Un gaz à effet de serre
Mais, comme le relevait déjà en mai 2024 Jean-Pierre Gattuso, directeur de recherche au CNRS qui travaille au laboratoire d’océanographie de Villefranche (Alpes-Maritimes) : « Il ne faut pas s’intéresser qu’au CO2, mais également aux effets en cascade de l’augmentation du CO2, comme la température. »
En effet, le dioxyde de carbone n’est pas qu’un « fertilisant naturel », c’est aussi un gaz à effet de serre. Il emprisonne à la surface de la Terre l’énergie du soleil qui devrait normalement être renvoyée vers l’espace. L’augmentation du CO2 dans l’atmosphère provoquée par les activités humaines est la principale cause du réchauffement climatique.

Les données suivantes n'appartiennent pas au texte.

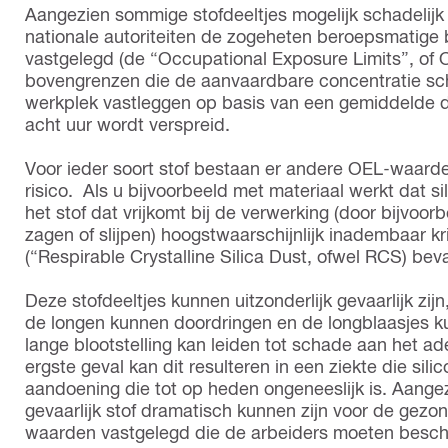
Aangezien sommige stofdeeltjes mogelijk schadelijk
nationale autoriteiten de zogeheten beroepsmatige 
vastgelegd (de “Occupational Exposure Limits”, of 
bovengrenzen die de aanvaardbare concentratie sch
werkplek vastleggen op basis van een gemiddelde 
acht uur wordt verspreid.
Voor ieder soort stof bestaan er andere OEL-waarde
risico. Als u bijvoorbeeld met materiaal werkt dat si
het stof dat vrijkomt bij de verwerking (door bijvoorb
zagen of slijpen) hoogstwaarschijnlijk inadembaar kris
(“Respirable Crystalline Silica Dust, ofwel RCS) bev
Deze stofdeeltjes kunnen uitzonderlijk gevaarlijk zijn
de longen kunnen doordringen en de longblaasjes ku
lange blootstelling kan leiden tot schade aan het a
ergste geval kan dit resulteren in een ziekte die si
aandoening die tot op heden ongeneeslijk is. Aange
gevaarlijk stof dramatisch kunnen zijn voor de gez
waarden vastgelegd die de arbeiders moeten besc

Lequel entraine une hausse de la fréquence et de l’intensité des sécheresses.
Or, la répétition de ces événements « entrainer[ont] une augmentation de la mortalité des arbres, des incendies et des émissions de carbone provenant des forêts », alerte Roel Brienen. En mourant, les arbres relâchent en effet le CO2 qu’ils ont stocké tout au long de leur vie. En cas de hausse drastique de la mortalité de ces puits de carbone, les arbres pourraient ne plus jouer pleinement leur rôle de régulateur du climat.

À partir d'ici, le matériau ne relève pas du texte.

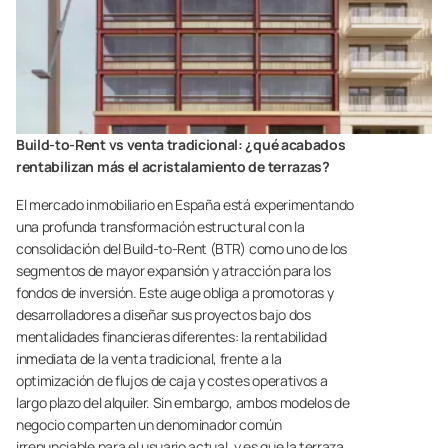
Build-to-Rent vs venta tradicional: ¿qué acabados
rentabilizan más el acristalamiento de terrazas?
El mercado inmobiliario en España está experimentando
una profunda transformación estructural con la
consolidación del Build-to-Rent (BTR) como uno de los
segmentos de mayor expansión y atracción para los
fondos de inversión. Este auge obliga a promotoras y
desarrolladores a diseñar sus proyectos bajo dos
mentalidades financieras diferentes: la rentabilidad
inmediata de la venta tradicional, frente a la
optimización de flujos de caja y costes operativos a
largo plazo del alquiler. Sin embargo, ambos modelos de
negocio comparten un denominador común
irrenunciable para el usuario actual, y es que la terraza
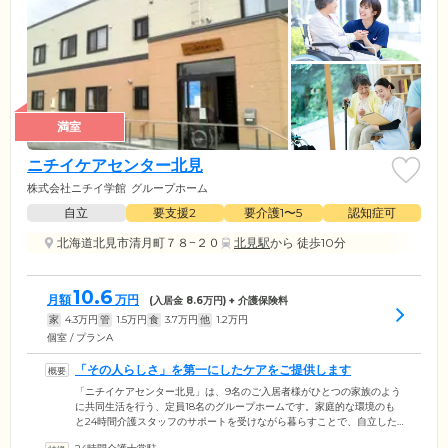
満室
ニチイケアセンター北見
株式会社ニチイ学館
グループホーム
自立
要支援2
要介護1〜5
認知症可
北海道北見市清月町７８−２０
北見駅
から 徒歩10分
10.6
月額
万円
(入居金
8.6
万円) + 介護保険料
家
4.3
万円
管
1.5
万円
食
3.7
万円
他
1.2
万円
個室 / プランA
「その人らしさ」を第一にしたケアをご提供します
「ニチイケアセンター北見」は、9名のご入居者様がひとつの家族のよう
に共同生活を行う、定員18名のグループホームです。家庭的な環境のも
と24時間介護スタッフのサポートを受けながら暮らすことで、自立した
生活を目指しています。当施設が大切にしているのは、「その人らし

Une importante déforestation
Le changement est d’ailleurs déjà en marche. En Amazonie, l’un des plus grands puits de carbone de la planète, « nous constatons une augmentation des températures et une fréquence accrue des sécheresses », souligne Rebecca Banbury Morgan, l’une des autrices de l’étude, avant de prévenir : « À l’avenir, ces impacts négatifs pourraient l’emporter sur les effets positifs de la fertilisation par le CO2. »
La forêt amazonienne subit, depuis plusieurs décennies, une importante déforestation qui pourrait mettre en péril sa capacité à absorber l’importante quantité de CO2 que les activités humaines rejettent dans l’atmosphère.

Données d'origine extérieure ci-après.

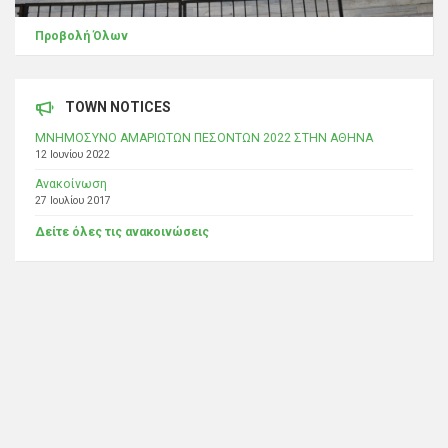
Προβολή Όλων
TOWN NOTICES
ΜΝΗΜΟΣΥΝΟ ΑΜΑΡΙΩΤΩΝ ΠΕΣΟΝΤΩΝ 2022 ΣΤΗΝ ΑΘΗΝΑ
12 Ιουνίου 2022
Ανακοίνωση
27 Ιουλίου 2017
Δείτε όλες τις ανακοινώσεις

Si l’étude parue dans Nature démontre que la forêt amazonienne a jusqu’alors bien résisté aux effets d’une augmentation du CO2, le danger reste bien présent.
Certes, « les forêts tropicales, en poussant plus vite, ralentissent le rythme du changement climatique », indique Simon Lewis, également auteur de l’étude, mais « ce service gratuit ne durera pas éternellement. Il est temps de réduire les émissions de carbone à zéro, de rétablir l’équilibre climatique et de veiller à ce que nos sociétés et les forêts tropicales puissent prospérer longtemps dans l’avenir ».